Notes on Allergies
Here in Austin we have an abundance of monstrously overgrown weeds known as cedar trees, and roughly 3 months of each year they set about their life’s work polluting with pollen that brings about an endless fever. Symptoms are akin to a certain virus that sent the world into hibernation in 2020, and we might do that here, if not for the necessity of life-giving air, needed everywhere.
I’m one of the unlucky ones blessed with an annual sinus infection or ER visit, that was until I found the appropriate flushes and sprays keeping my airways prepped to prevent such disasters. Perhaps no small coincidence that since I quit smoking in 2015 and started this routine, I’ve been breathing easier. Cedar be damned, even the hippies might help me raze the lot.

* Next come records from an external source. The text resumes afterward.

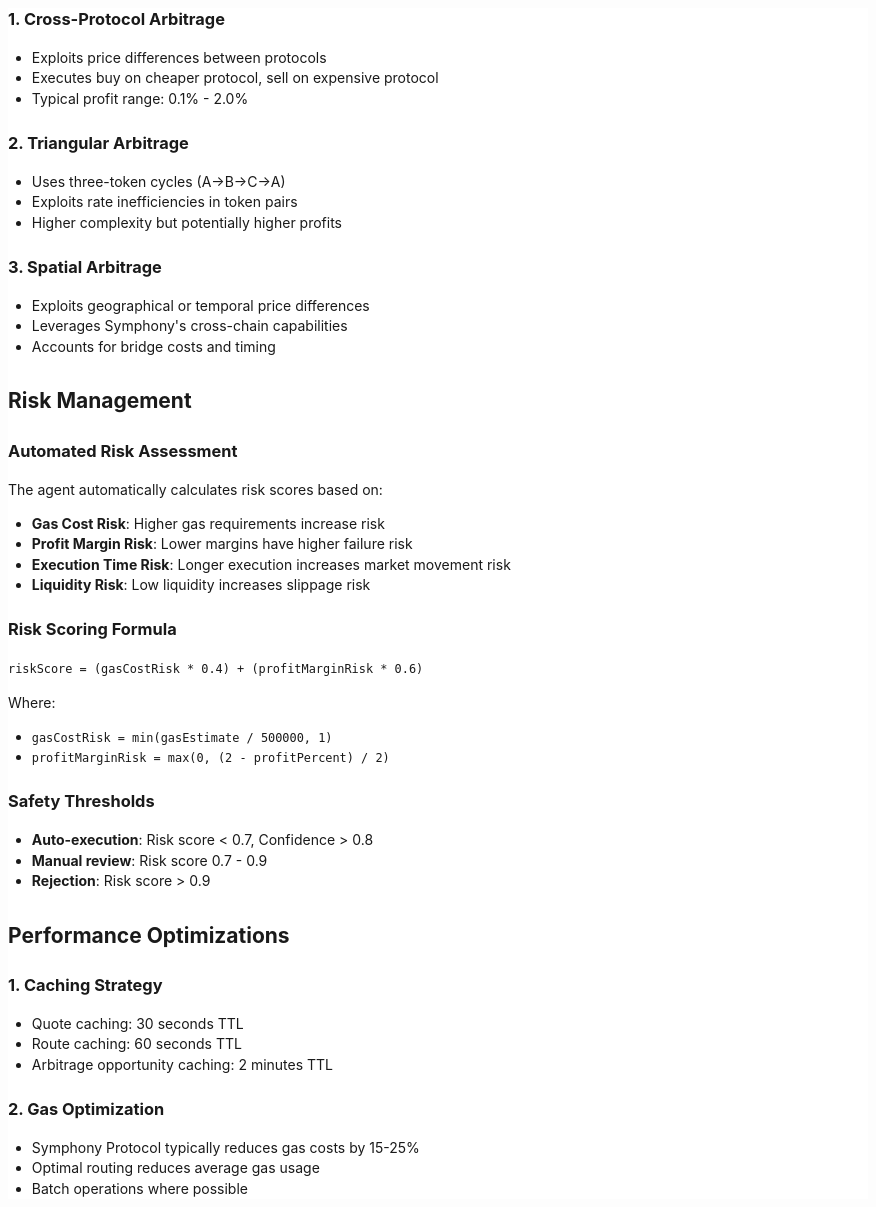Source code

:### 1. Cross-Protocol Arbitrage
- Exploits price differences between protocols
- Executes buy on cheaper protocol, sell on expensive protocol
- Typical profit range: 0.1% - 2.0%

### 2. Triangular Arbitrage
- Uses three-token cycles (A→B→C→A)
- Exploits rate inefficiencies in token pairs
- Higher complexity but potentially higher profits

### 3. Spatial Arbitrage
- Exploits geographical or temporal price differences
- Leverages Symphony's cross-chain capabilities
- Accounts for bridge costs and timing

## Risk Management

### Automated Risk Assessment
The agent automatically calculates risk scores based on:

- **Gas Cost Risk**: Higher gas requirements increase risk
- **Profit Margin Risk**: Lower margins have higher failure risk
- **Execution Time Risk**: Longer execution increases market movement risk
- **Liquidity Risk**: Low liquidity increases slippage risk

### Risk Scoring Formula
```
riskScore = (gasCostRisk * 0.4) + (profitMarginRisk * 0.6)
```

Where:
- `gasCostRisk = min(gasEstimate / 500000, 1)`
- `profitMarginRisk = max(0, (2 - profitPercent) / 2)`

### Safety Thresholds
- **Auto-execution**: Risk score < 0.7, Confidence > 0.8
- **Manual review**: Risk score 0.7 - 0.9
- **Rejection**: Risk score > 0.9

## Performance Optimizations

### 1. Caching Strategy
- Quote caching: 30 seconds TTL
- Route caching: 60 seconds TTL
- Arbitrage opportunity caching: 2 minutes TTL

### 2. Gas Optimization
- Symphony Protocol typically reduces gas costs by 15-25%
- Optimal routing reduces average gas usage
- Batch operations where possible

Cats on the other hand, I really enjoy. Coy and playful, with just the right amount of mischievousness to know we’re kindred. Problem is, I’m also violently allergic, with any close encounter ending in weeping fits of sneezing. The thing about cats is they are tremendously curious about any unsuspecting person who takes the least interest in them, which makes me a prime target for their amusement. Knowing this, I have options - strategically avoid, pet/scrub/pay anyway, or pre-medicate. Playing with fire, but at least we’ve reached an understanding.

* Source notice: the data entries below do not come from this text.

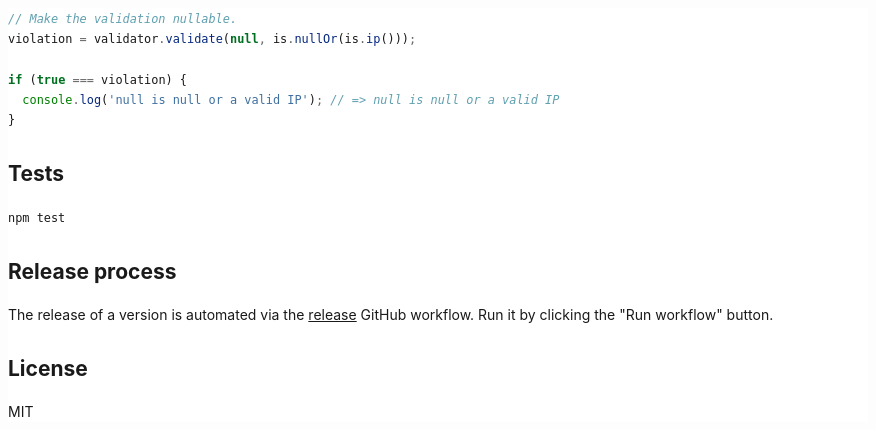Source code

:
 ```js
// Make the validation nullable.
violation = validator.validate(null, is.nullOr(is.ip()));

if (true === violation) {
  console.log('null is null or a valid IP'); // => null is null or a valid IP
}
```

## Tests

```sh
npm test
```

## Release process

The release of a version is automated via the [release](https://github.com/uphold/validator.js-asserts/actions/workflows/release.yaml) GitHub workflow. Run it by clicking the "Run workflow" button.

## License

MIT

[npm-image]: https://img.shields.io/npm/v/validator.js-asserts.svg?style=flat-square
[npm-url]: https://npmjs.org/package/validator.js-asserts
[ci-image]: https://github.com/uphold/validator.js-asserts/actions/workflows/ci.yaml/badge.svg?branch=master
[ci-url]: https://github.com/uphold/validator.js-asserts/actions/workflows/ci.yaml
[abavalidator-url]: https://www.npmjs.com/package/abavalidator
[bignumber-url]: https://www.npmjs.com/package/bignumber.js
[callback-url]: https://www.npmjs.com/package/callback
[cpf-url]: https://www.npmjs.com/package/cpf
[creditcard-url]: https://www.npmjs.com/package/creditcard
[curp-url]: https://www.npmjs.com/package/curp
[google-libphonenumber-url]: https://www.npmjs.com/package/google-libphonenumber
[iban-url]: https://www.npmjs.com/package/iban
[isoc-url]: https://www.npmjs.com/package/isoc
[moment-url]: https://www.npmjs.com/package/moment
[tin-validator-url]: https://www.npmjs.com/package/tin-validator
[uk-modulus-checking-url]: https://www.npmjs.com/package/uk-modulus-checking
[urijs-url]: https://www.npmjs.com/package/urijs
[validate-rfc-url]: https://www.npmjs.com/package/validate-rfc
[validator-url]: https://www.npmjs.com/package/validator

Illness isn’t always so easy to identify and treat. I was raised in a home where depression is a failure of will, faith, or fortitude, as in go to your room until you fix your attitude. And if all else fails, FEAR can compel the saddest sinner to survive. There were junctures when I could have been medicated, should have been medicated, but even the dimmest realities hold light when we’ve never known the world brighter.
This is perhaps how we played hopscotch with healthcare during The Pandemic, trying to make sense of a catastrophe too great to be named, rough beginnings without end, from infection of our bodies to the troubled hearts and minds following sadly in their wake.

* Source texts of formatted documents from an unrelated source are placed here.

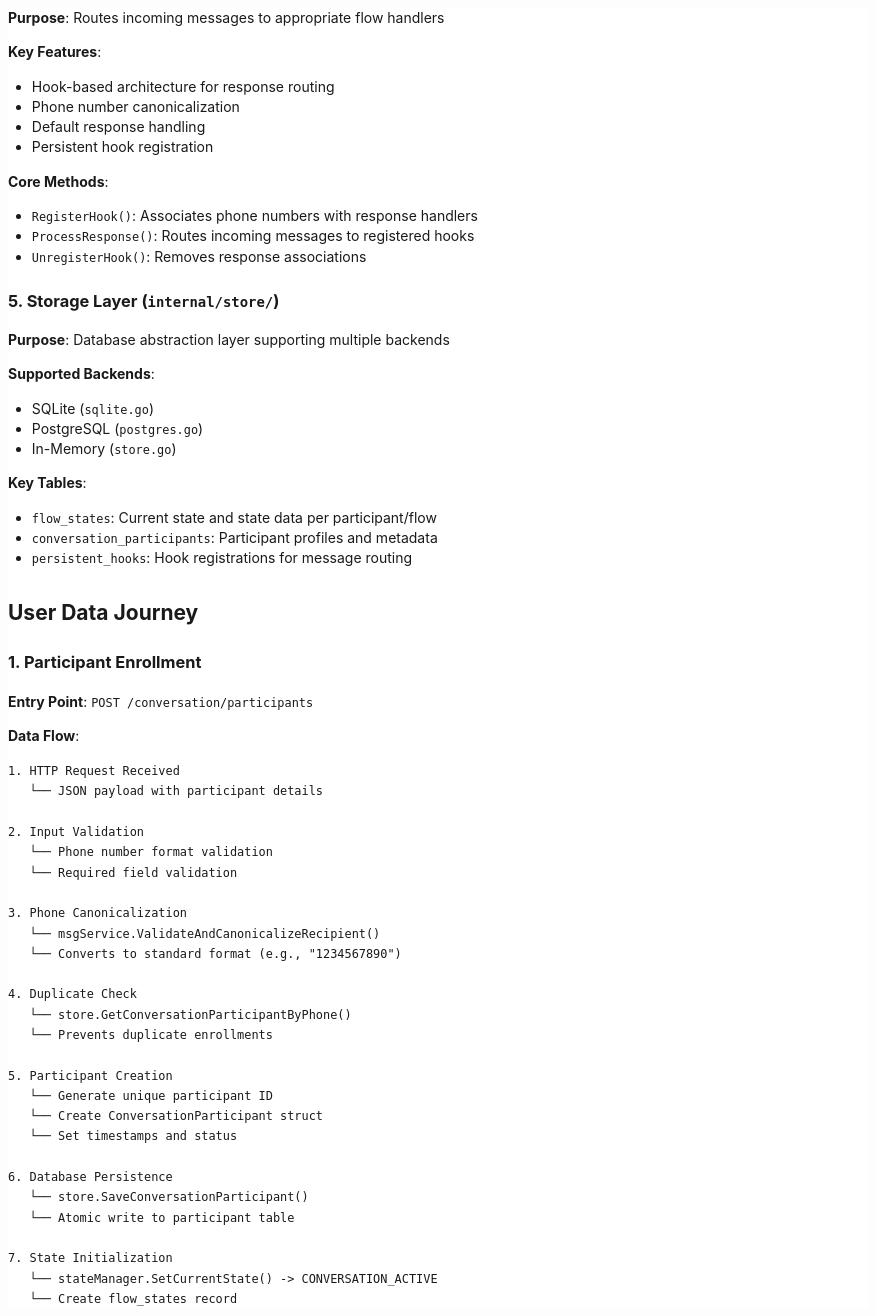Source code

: **Purpose**: Routes incoming messages to appropriate flow handlers

**Key Features**:

- Hook-based architecture for response routing
- Phone number canonicalization
- Default response handling
- Persistent hook registration

**Core Methods**:

- `RegisterHook()`: Associates phone numbers with response handlers
- `ProcessResponse()`: Routes incoming messages to registered hooks
- `UnregisterHook()`: Removes response associations

### 5. Storage Layer (`internal/store/`)

**Purpose**: Database abstraction layer supporting multiple backends

**Supported Backends**:

- SQLite (`sqlite.go`)
- PostgreSQL (`postgres.go`)
- In-Memory (`store.go`)

**Key Tables**:

- `flow_states`: Current state and state data per participant/flow
- `conversation_participants`: Participant profiles and metadata
- `persistent_hooks`: Hook registrations for message routing

## User Data Journey

### 1. Participant Enrollment

**Entry Point**: `POST /conversation/participants`

**Data Flow**:

```
1. HTTP Request Received
   └── JSON payload with participant details

2. Input Validation
   └── Phone number format validation
   └── Required field validation

3. Phone Canonicalization
   └── msgService.ValidateAndCanonicalizeRecipient()
   └── Converts to standard format (e.g., "1234567890")

4. Duplicate Check
   └── store.GetConversationParticipantByPhone()
   └── Prevents duplicate enrollments

5. Participant Creation
   └── Generate unique participant ID
   └── Create ConversationParticipant struct
   └── Set timestamps and status

6. Database Persistence
   └── store.SaveConversationParticipant()
   └── Atomic write to participant table

7. State Initialization
   └── stateManager.SetCurrentState() -> CONVERSATION_ACTIVE
   └── Create flow_states record

```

Depression is something like that - onset distinctly ringing as clouds cover all understanding, rarely noticing its delicate departure. And yet, the seasons change.
I exhausted every rational option before landing on the most obvious one - take your fucking medicine. No brows raised at Advil on a headache, or chemo for your cancer. There are a few ways to skin a cat, but when you’re in crisis, we do what works.
Wholeness requires full health - body, mind, and spirit. Crisis averted, setting myself to complete recovery requires renewed energy. Rather than running into the wind, I get to fly with it, making space for fresh ideas blossoming wildly in new places. Here I will reap what I sow, rooting out weeds before overgrown. With silver bells and cockleshells, visions of new life emerge as God intended - healing, helping, whole.
“The camera may record exactly, but it can set down only what its operator sees, and we see what we want to see.”